▸ WORK ITEM:
Convert every line of the items below into a numbered list, leaving out the blank lines and the pictures.

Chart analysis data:

□ □ □ □ □ □ □

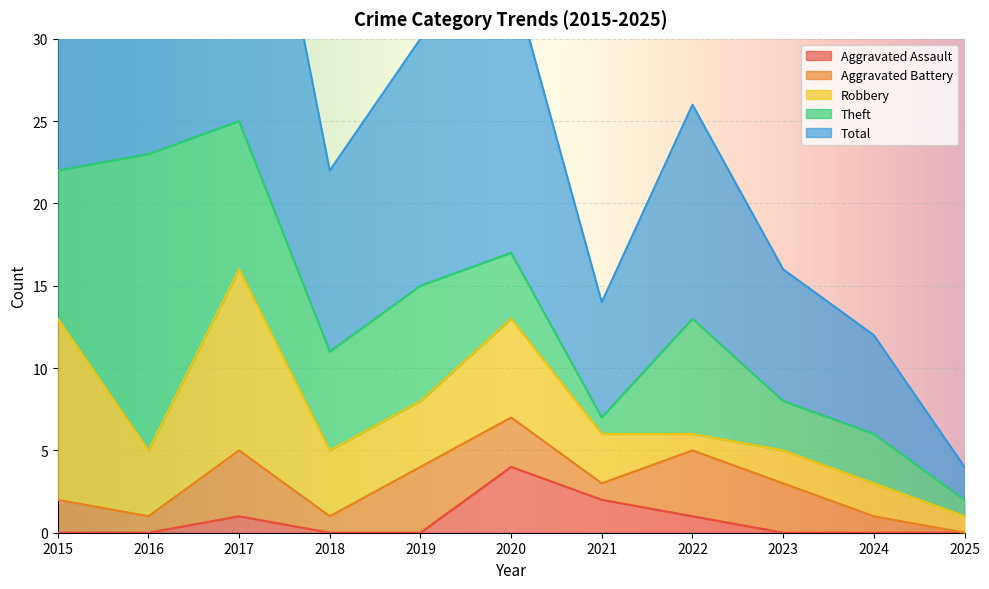

Reading left to right, transcribe all the data shown in this chart.

Aggravated Assault: 0	0	1	0	0	4	2	1	0	0	0
Aggravated Battery: 2	1	4	1	4	3	1	4	3	1	0
Robbery: 11	4	11	4	4	6	3	1	2	2	1
Theft: 9	18	9	6	7	4	1	7	3	3	1
Total: 23	23	25	11	15	17	7	13	8	6	2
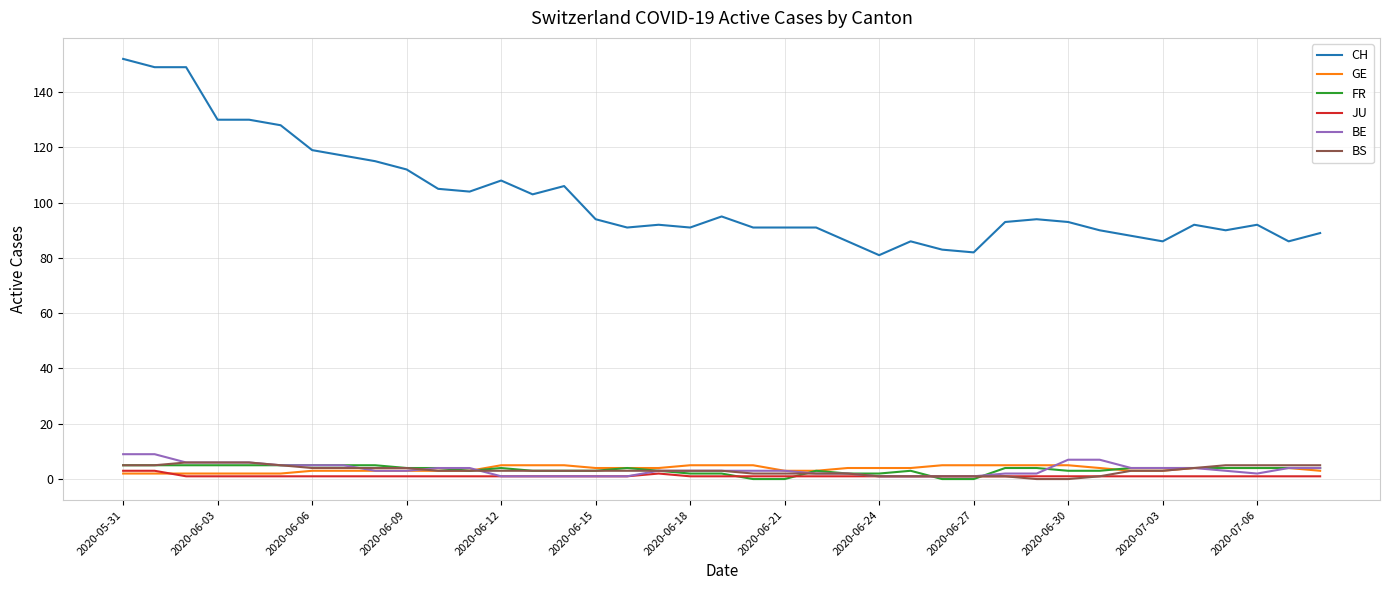

What is the lowest value of the CH series?

81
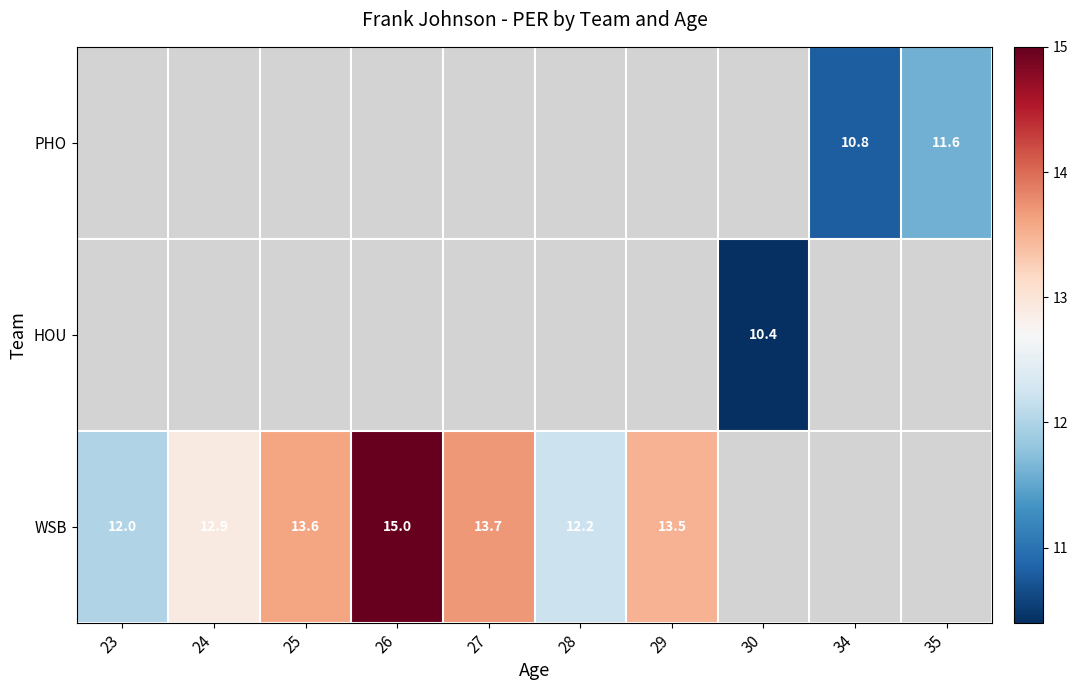

At how many categories does at least one series exceed 12?

6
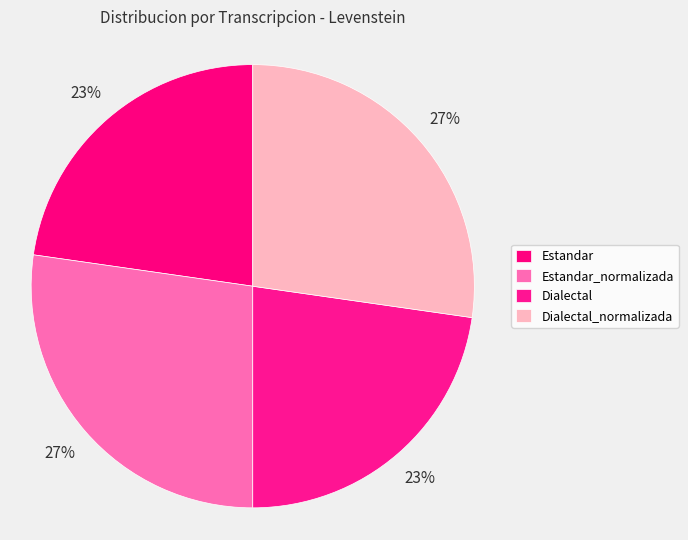

How many slices are in this pie chart?

4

□ □ □ □ □ □ □

▸ SOLUTION TO THE PROBLEM:
1. Reading left to right, transcribe all the data shown in this chart.
2. Aggravated Assault: 0	0	1	0	0	4	2	1	0	0	0
3. Aggravated Battery: 2	1	4	1	4	3	1	4	3	1	0
4. Robbery: 11	4	11	4	4	6	3	1	2	2	1
5. Theft: 9	18	9	6	7	4	1	7	3	3	1
6. Total: 23	23	25	11	15	17	7	13	8	6	2
7. What is the lowest value of the CH series?
8. 81
9. At how many categories does at least one series exceed 12?
10. 6
11. How many slices are in this pie chart?
12. 4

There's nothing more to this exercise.